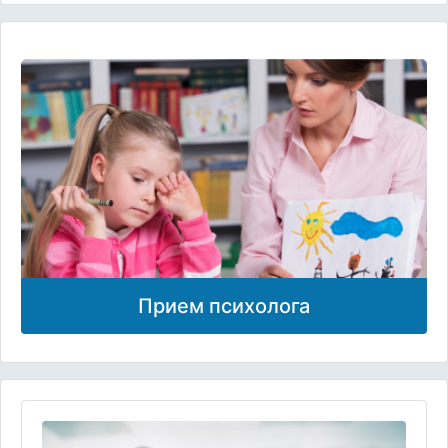
Прием психолога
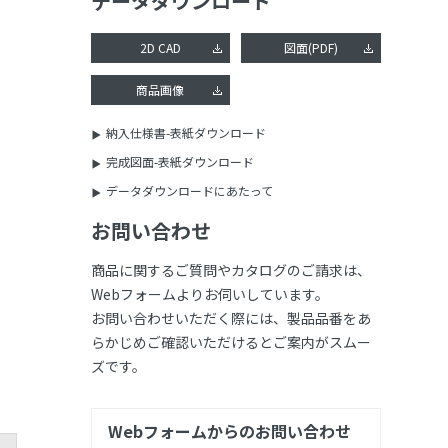
データダウンロード
2D CAD
図面(PDF)
商品画像
納入仕様書-表紙ダウンロード
完成図面-表紙ダウンロード
データダウンロードにあたって
お問い合わせ
商品に関するご質問やカタログのご請求は、
Webフォームよりお伺いしています。
お問い合わせいただく際には、製品品番をあ
らかじめご確認いただけるとご案内がスムー
ズです。
Webフォームからのお問い合わせ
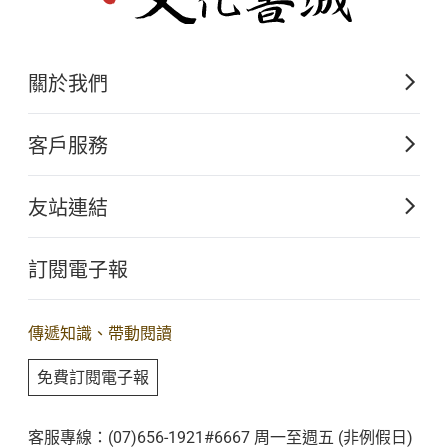
關於我們
佛光山文化出版的起源
客戶服務
歷史沿革
購書須知
關於文化出版
友站連結
電子書購買流程
佛光山全球資訊網
大量團購
訂閱電子報
星雲大師全集
客服聯繫
iBuddha 線上佛學影音
查詢訂單
傳遞知識、帶動閱讀
佛光山電子大藏經
免費訂閱電子報
人間衛視
客服專線：(07)656-1921#6667 周一至週五 (非例假日)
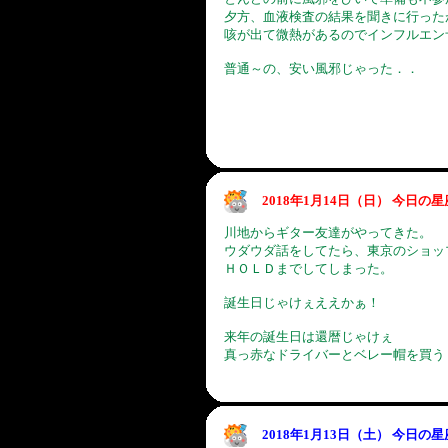
夕方、血液検査の結果を聞きに行った
咳が出て微熱があるのでインフルエン
普通～の、安い風邪じゃった．．
2018年1月14日（日） 今日の
川地からギター友達がやってきた。
ウダウダ話をしてたら、東京のショッ
ＨＯＬＤまでしてしまった。
誕生日じゃけぇええかぁ！
来年の誕生日は還暦じゃけぇ
真っ赤なドライバーとベレー帽を買う
2018年1月13日（土） 今日の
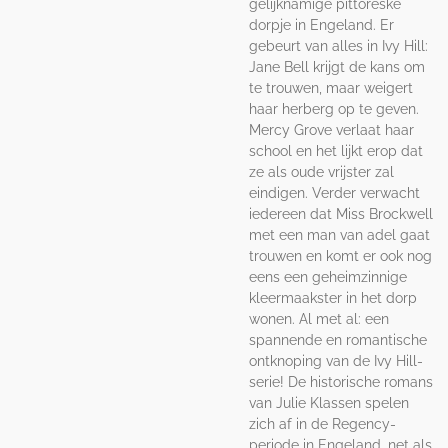
gelijknamige pittoreske
dorpje in Engeland. Er
gebeurt van alles in Ivy Hill:
Jane Bell krijgt de kans om
te trouwen, maar weigert
haar herberg op te geven.
Mercy Grove verlaat haar
school en het lijkt erop dat
ze als oude vrijster zal
eindigen. Verder verwacht
iedereen dat Miss Brockwell
met een man van adel gaat
trouwen en komt er ook nog
eens een geheimzinnige
kleermaakster in het dorp
wonen. Al met al: een
spannende en romantische
ontknoping van de Ivy Hill-
serie! De historische romans
van Julie Klassen spelen
zich af in de Regency-
periode in Engeland, net als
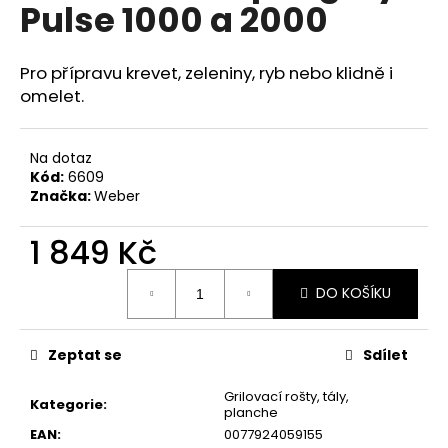
č
Pulse 1000 a 2000
u
j
e
Pro přípravu krevet, zeleniny, ryb nebo klidně i
m
omelet.
e
Na dotaz
Kód:
6609
Značka:
Weber
1 849 Kč
Měrná
DO KOŠÍKU
cena:
Zeptat se
Sdílet
Grilovací rošty, tály,
Kategorie
:
planche
EAN
:
0077924059155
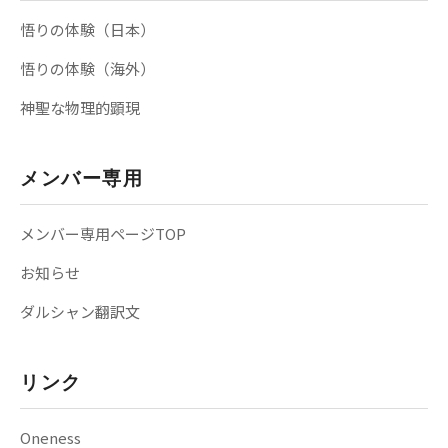
悟りの体験（日本）
悟りの体験（海外）
神聖な物理的顕現
メンバー専用
メンバー専用ページTOP
お知らせ
ダルシャン翻訳文
リンク
Oneness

##########

Please rewrite the text read from all of the material above with "Engeland" replaced by "Schotland" everywhere and everything else unchanged, leaving out the pictures.

Прием психолога
データダウンロード
2D CAD
図面(PDF)
商品画像
納入仕様書-表紙ダウンロード
完成図面-表紙ダウンロード
データダウンロードにあたって
お問い合わせ
商品に関するご質問やカタログのご請求は、
Webフォームよりお伺いしています。
お問い合わせいただく際には、製品品番をあ
らかじめご確認いただけるとご案内がスムー
ズです。
Webフォームからのお問い合わせ
關於我們
佛光山文化出版的起源
客戶服務
歷史沿革
購書須知
關於文化出版
友站連結
電子書購買流程
佛光山全球資訊網
大量團購
訂閱電子報
星雲大師全集
客服聯繫
iBuddha 線上佛學影音
查詢訂單
傳遞知識、帶動閱讀
佛光山電子大藏經
免費訂閱電子報
人間衛視
客服專線：(07)656-1921#6667 周一至週五 (非例假日)
夕方、血液検査の結果を聞きに行った
咳が出て微熱があるのでインフルエン
普通～の、安い風邪じゃった．．
2018年1月14日（日） 今日の
川地からギター友達がやってきた。
ウダウダ話をしてたら、東京のショッ
ＨＯＬＤまでしてしまった。
誕生日じゃけぇええかぁ！
来年の誕生日は還暦じゃけぇ
真っ赤なドライバーとベレー帽を買う
2018年1月13日（土） 今日の
gelijknamige pittoreske
dorpje in Schotland. Er
gebeurt van alles in Ivy Hill:
Jane Bell krijgt de kans om
te trouwen, maar weigert
haar herberg op te geven.
Mercy Grove verlaat haar
school en het lijkt erop dat
ze als oude vrijster zal
eindigen. Verder verwacht
iedereen dat Miss Brockwell
met een man van adel gaat
trouwen en komt er ook nog
eens een geheimzinnige
kleermaakster in het dorp
wonen. Al met al: een
spannende en romantische
ontknoping van de Ivy Hill-
serie! De historische romans
van Julie Klassen spelen
zich af in de Regency-
periode in Schotland, net als
č
Pulse 1000 a 2000
u
j
e
Pro přípravu krevet, zeleniny, ryb nebo klidně i
m
omelet.
e
Na dotaz
Kód:
6609
Značka:
Weber
1 849 Kč
Měrná
DO KOŠÍKU
cena:
Zeptat se
Sdílet
Grilovací rošty, tály,
Kategorie
:
planche
EAN
:
0077924059155
悟りの体験（日本）
悟りの体験（海外）
神聖な物理的顕現
メンバー専用
メンバー専用ページTOP
お知らせ
ダルシャン翻訳文
リンク
Oneness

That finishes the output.